◆ **Problem details**
Transcribe the Peanuts fan-theory text from "Sally dyed her" up to and including "WMG ever written.".

◆ **Supplied text**
▬▬▬
Unless introduced later, characters aged normally before the strip started and since it ended.
Self-explanatory. Charlie Brown, of course, would be the only one inconvenienced by being an 18-year-old in 2010 with a 1942 birth certificate.
  • Why 1942? It's pretty clear the kids were a bit younger in the early 50's (Charlie Brown could barely read, for one), so it's more likely they'd have been born in 1945 or 1946.

Linus and Sally eventually got married, and Calvin is their son.
Sally dyed her hair by the time Calvin and Hobbes started, Calvin's clothing is a hand-me-down from Linus, Calvin got his blond hair from Sally, and he is extremely attached to an inanimate object like his father was.
  • And Linus was wearing glasses for a while.
    • Sally may not have dyed her hair dark; it may have just darkened naturally as she aged.
  • This may be the best WMG ever written.
▬▬▬
◆ **Data extracts**
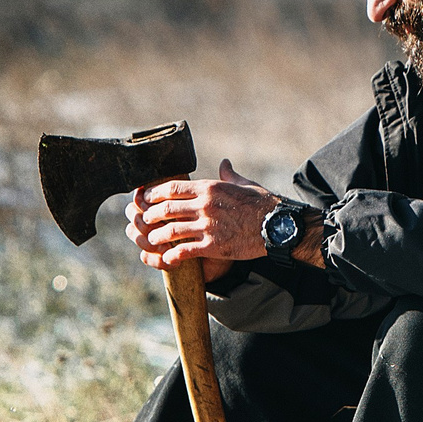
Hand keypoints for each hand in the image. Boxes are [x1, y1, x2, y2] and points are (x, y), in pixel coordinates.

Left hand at [125, 159, 278, 282]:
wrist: (278, 226)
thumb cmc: (263, 204)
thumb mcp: (245, 184)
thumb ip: (229, 174)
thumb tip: (224, 163)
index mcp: (210, 187)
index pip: (172, 188)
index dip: (153, 194)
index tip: (145, 199)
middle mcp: (205, 205)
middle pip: (166, 209)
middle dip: (150, 215)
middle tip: (144, 220)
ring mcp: (208, 226)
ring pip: (170, 231)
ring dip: (157, 236)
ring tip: (152, 240)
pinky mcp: (214, 246)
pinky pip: (185, 251)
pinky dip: (172, 256)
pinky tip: (168, 259)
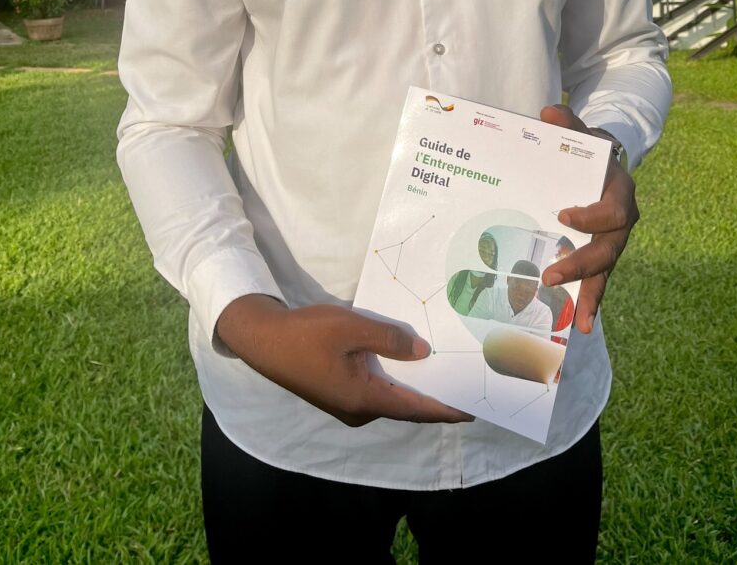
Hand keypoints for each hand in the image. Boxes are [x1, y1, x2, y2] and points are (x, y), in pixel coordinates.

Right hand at [215, 294, 473, 426]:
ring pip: (390, 399)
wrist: (262, 340)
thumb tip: (422, 351)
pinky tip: (405, 365)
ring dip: (414, 389)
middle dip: (434, 399)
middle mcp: (359, 410)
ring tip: (442, 375)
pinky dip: (395, 381)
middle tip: (463, 387)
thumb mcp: (351, 328)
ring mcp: (347, 404)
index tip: (474, 410)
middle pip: (406, 407)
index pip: (416, 408)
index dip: (446, 409)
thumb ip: (388, 338)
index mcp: (365, 399)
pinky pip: (375, 390)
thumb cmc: (306, 334)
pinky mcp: (338, 392)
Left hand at [538, 104, 638, 333]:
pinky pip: (598, 279)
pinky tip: (582, 324)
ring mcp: (613, 240)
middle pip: (606, 249)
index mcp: (620, 192)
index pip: (612, 210)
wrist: (604, 163)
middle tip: (551, 276)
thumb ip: (568, 125)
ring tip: (580, 321)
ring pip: (604, 270)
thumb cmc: (590, 149)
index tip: (563, 217)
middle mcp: (622, 222)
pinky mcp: (601, 254)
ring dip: (590, 294)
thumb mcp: (582, 134)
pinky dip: (591, 301)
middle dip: (580, 265)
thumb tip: (549, 113)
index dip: (591, 217)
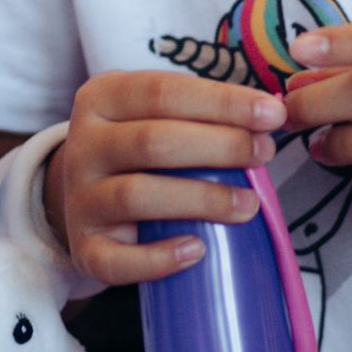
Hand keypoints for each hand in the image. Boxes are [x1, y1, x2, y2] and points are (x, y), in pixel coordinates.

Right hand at [48, 69, 284, 285]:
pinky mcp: (83, 247)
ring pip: (137, 196)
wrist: (82, 194)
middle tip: (264, 154)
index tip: (272, 114)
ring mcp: (80, 198)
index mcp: (102, 98)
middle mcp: (84, 145)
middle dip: (220, 146)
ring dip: (201, 199)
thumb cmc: (138, 146)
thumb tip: (269, 117)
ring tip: (248, 205)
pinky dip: (157, 259)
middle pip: (153, 141)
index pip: (164, 92)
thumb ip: (200, 112)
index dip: (223, 102)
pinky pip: (114, 260)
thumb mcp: (155, 113)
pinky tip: (197, 250)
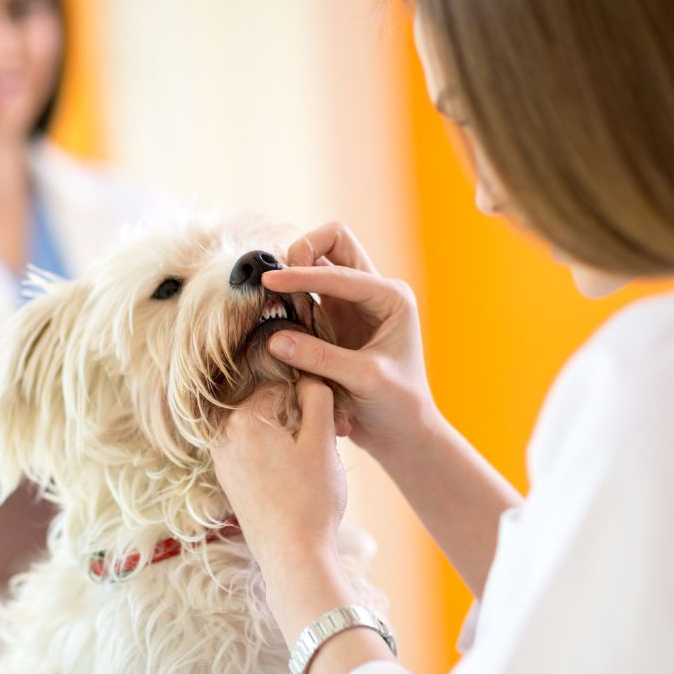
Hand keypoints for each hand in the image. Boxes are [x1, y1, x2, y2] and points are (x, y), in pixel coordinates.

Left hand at [212, 376, 345, 581]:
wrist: (293, 557)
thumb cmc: (311, 499)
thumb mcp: (323, 441)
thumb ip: (316, 398)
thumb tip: (307, 377)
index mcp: (245, 417)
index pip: (284, 385)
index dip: (311, 401)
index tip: (330, 424)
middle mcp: (225, 434)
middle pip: (269, 406)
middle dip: (297, 418)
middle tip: (326, 444)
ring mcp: (222, 458)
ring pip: (262, 429)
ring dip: (287, 437)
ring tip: (310, 463)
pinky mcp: (228, 479)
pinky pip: (253, 450)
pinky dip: (274, 455)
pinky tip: (294, 477)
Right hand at [263, 222, 440, 468]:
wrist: (403, 433)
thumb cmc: (397, 406)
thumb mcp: (364, 380)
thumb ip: (321, 357)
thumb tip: (274, 339)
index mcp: (390, 297)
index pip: (340, 270)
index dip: (302, 274)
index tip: (270, 282)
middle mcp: (373, 292)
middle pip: (333, 241)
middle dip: (303, 250)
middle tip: (277, 280)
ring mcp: (352, 304)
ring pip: (318, 261)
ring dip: (294, 272)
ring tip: (270, 296)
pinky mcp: (333, 319)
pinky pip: (307, 292)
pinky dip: (289, 295)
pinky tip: (274, 312)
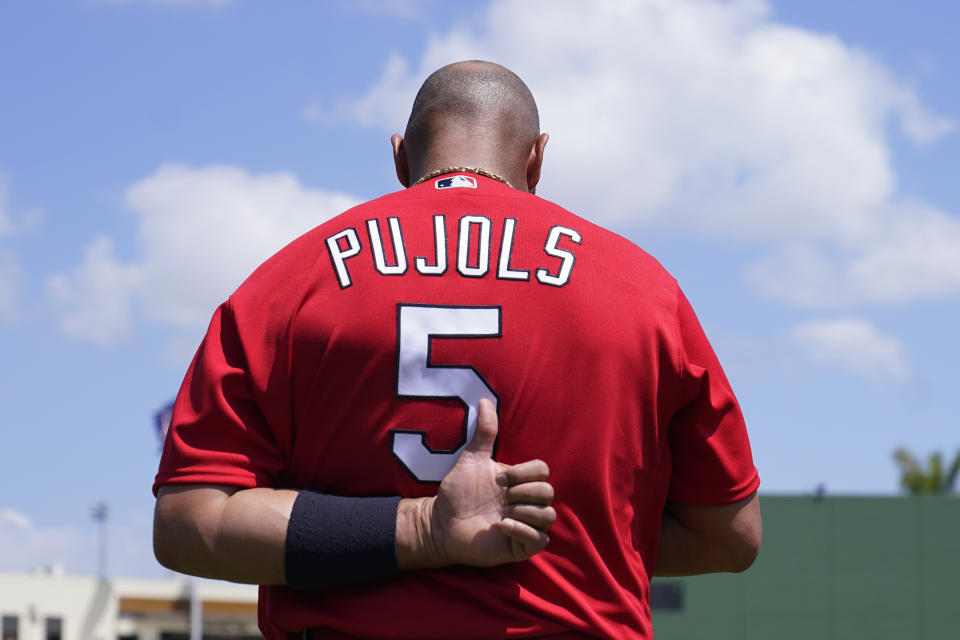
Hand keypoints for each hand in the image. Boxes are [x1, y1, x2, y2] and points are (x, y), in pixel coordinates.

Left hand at [398, 399, 555, 568]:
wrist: (440, 523)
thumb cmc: (457, 493)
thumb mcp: (471, 459)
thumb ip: (483, 432)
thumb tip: (484, 400)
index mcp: (519, 482)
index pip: (542, 470)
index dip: (524, 473)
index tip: (497, 478)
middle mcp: (526, 503)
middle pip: (549, 492)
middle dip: (524, 492)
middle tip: (500, 496)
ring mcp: (524, 525)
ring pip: (548, 516)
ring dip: (525, 512)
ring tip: (501, 513)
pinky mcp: (519, 546)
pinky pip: (539, 540)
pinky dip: (524, 531)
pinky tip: (502, 526)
▬▬▬
◆ **Response to the task**
Sally dyed her hair by the time Calvin and Hobbes started, Calvin's clothing is a hand-me-down from Linus, Calvin got his blond hair from Sally, and he is extremely attached to an inanimate object like his father was.
  • And Linus was wearing glasses for a while.
    • Sally may not have dyed her hair dark; it may have just darkened naturally as she aged.
  • This may be the best WMG ever written.